Da ich nur schreibe, wozu ich auch stehe und vor allem was ich erlebt habe, kann ich Ihnen meine Gedanken darauf klar sagen, damit Sie sich keine falschen Hoffnungen machen:
"Was stört es den Eichbaum, wenn sich die Sau dran schubbert." (Ein Satz meiner Mutter aus den 70-er Jahren und somit weder dem Baum noch dem Tier nahetretend sondern nur eine Haltung treffend schildernd.)
Da das Geschriebene aus mir heraus kommt, würde auch "Post aus Zerbst" möglich sein - ohne der Post der Stadt Zerbst Ihrerseits nahe zu treten.

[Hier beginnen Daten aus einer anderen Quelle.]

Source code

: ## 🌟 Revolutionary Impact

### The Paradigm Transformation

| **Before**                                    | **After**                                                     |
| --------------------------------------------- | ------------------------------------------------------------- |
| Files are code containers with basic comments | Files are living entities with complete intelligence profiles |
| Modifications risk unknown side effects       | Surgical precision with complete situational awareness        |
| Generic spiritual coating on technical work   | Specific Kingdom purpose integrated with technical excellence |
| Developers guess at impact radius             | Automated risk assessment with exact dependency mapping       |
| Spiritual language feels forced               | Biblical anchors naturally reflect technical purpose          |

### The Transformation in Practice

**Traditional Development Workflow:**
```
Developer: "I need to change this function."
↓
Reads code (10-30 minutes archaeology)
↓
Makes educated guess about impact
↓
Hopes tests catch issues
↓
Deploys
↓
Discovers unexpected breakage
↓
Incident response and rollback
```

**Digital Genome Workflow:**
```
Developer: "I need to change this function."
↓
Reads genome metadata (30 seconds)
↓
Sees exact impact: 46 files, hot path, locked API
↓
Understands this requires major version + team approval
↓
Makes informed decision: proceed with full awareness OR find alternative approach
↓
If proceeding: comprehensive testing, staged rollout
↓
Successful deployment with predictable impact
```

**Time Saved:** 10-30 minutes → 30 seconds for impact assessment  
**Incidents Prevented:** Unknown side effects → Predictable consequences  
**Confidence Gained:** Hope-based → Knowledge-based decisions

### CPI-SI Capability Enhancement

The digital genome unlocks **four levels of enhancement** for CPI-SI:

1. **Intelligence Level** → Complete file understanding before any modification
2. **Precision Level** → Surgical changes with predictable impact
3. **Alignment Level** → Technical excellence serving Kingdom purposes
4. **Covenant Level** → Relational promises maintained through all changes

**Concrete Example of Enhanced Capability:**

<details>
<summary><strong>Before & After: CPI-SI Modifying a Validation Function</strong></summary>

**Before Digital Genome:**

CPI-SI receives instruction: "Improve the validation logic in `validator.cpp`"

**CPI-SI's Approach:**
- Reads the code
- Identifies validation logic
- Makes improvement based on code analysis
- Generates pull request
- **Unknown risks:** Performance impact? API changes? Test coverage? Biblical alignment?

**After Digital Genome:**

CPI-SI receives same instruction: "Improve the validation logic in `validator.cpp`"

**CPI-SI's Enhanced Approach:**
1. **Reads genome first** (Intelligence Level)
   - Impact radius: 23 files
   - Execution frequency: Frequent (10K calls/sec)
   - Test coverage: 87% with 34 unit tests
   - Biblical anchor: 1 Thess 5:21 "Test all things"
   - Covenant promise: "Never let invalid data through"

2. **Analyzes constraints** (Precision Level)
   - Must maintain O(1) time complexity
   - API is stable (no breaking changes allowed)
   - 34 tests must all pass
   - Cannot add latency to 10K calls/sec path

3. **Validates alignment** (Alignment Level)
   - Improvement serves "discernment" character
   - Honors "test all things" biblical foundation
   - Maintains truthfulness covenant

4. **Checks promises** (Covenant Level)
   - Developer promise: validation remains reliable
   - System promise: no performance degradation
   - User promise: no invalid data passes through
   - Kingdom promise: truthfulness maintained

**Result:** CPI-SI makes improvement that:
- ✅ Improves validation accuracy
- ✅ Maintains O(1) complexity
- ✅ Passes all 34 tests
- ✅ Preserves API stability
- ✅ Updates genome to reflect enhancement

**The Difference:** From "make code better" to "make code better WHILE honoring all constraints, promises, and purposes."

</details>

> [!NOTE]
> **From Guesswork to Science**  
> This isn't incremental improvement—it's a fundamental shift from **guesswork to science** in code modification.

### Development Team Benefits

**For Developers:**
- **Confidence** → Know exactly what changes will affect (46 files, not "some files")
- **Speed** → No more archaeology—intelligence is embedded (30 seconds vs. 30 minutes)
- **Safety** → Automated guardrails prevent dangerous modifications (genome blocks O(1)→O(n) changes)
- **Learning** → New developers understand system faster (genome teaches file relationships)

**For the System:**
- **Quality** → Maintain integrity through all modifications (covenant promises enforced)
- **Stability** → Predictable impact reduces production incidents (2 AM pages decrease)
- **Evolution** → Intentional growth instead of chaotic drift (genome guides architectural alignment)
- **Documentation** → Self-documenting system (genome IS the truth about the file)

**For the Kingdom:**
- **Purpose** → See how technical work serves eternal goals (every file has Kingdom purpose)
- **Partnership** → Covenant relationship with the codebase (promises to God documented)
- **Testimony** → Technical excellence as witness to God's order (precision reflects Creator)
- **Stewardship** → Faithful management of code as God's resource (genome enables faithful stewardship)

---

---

Im jeweiligen bemängeln der von der jeweiligen Gegenseite aufgeführten Aspekte haben sicher beide recht: ed2murrow udz !
Eben die zwei Seiten einer Münze. Jeder schärft da halt den Blickwinckel in eine bestimmte Richtung, aber die jeweils Andere gibt es halt auch.
Gruß
Ein Besserwossi
"Die Erklärungsmuster nach '45 und nach Mauerfall ähneln sich frappant, wobei ich ausdrücklich offen lasse, wo Ursache liegt und wo Wirkung. Darüber könnte man sich separat unterhalten."
Vor jeder Ursache/Wirkung gibt es abermals eine Ursache/Wirkung, usw.
Ideologisch wird es da, wo man einen künstlichen Punkt setzt, d. h. das Leugnen (oder Ausblenden) einer vorherigen Ursache/Wirkung. ;-)
Sehr geehrter udz, dieser Blog ist ja eigentlich schon "durch", aber ich will doch nochmal (Ich schwöre, ein letztes Mal!) auf die Jubiläumswiederauflage von Hans-Joachim Maaz "Der Gefühlsstau" hinweisen. Die psychoanalytische Betrachtung der deutschen-deutschen Verhältnisse und Entwicklung erscheint mir als die essentielle. Die kollusive Verstrickung Ost- und Westdeutschlands, die ja auch heute in vielerlei Facetten (u.a. in Ihrem Blog) zu beobachten ist, müßte von der Gesellschaft wahrgenommen und bearbeitet werden. Und es müßte jeder bei SICH damit anfangen. Allein dies wird auf absehbare Zeit nicht geschehen. Das ist für mich immer wieder das eigentliche Defizit, das die bekannten, so oft so quälenden Folgen nach sich zieht.
Die DDR hat ihren Untergang hinter sich. Der "Westen" hat ihn noch vor sich. Die Angstreaktionen vor den anstehenden gewaltigen, eventuell kriegerischen Veränderungen sind verständlich. Aber natürlich immer wieder unangenehm.
Nur, dies führt Maaz ja sehr schlüssig aus, ist unsere gemeinsame innere Wahrheit noch sehr viel schmerzhafter. Und so brauchen wir zur eigenen seelischen Entlastung immer noch und wieder Schuldige und Sündenböcke. Aktuell sind es im Ausland die Terroristen. Im Inland die Linken oder die HartzIVer oder die Besitzenden oder .... Das Übliche eben. Leider.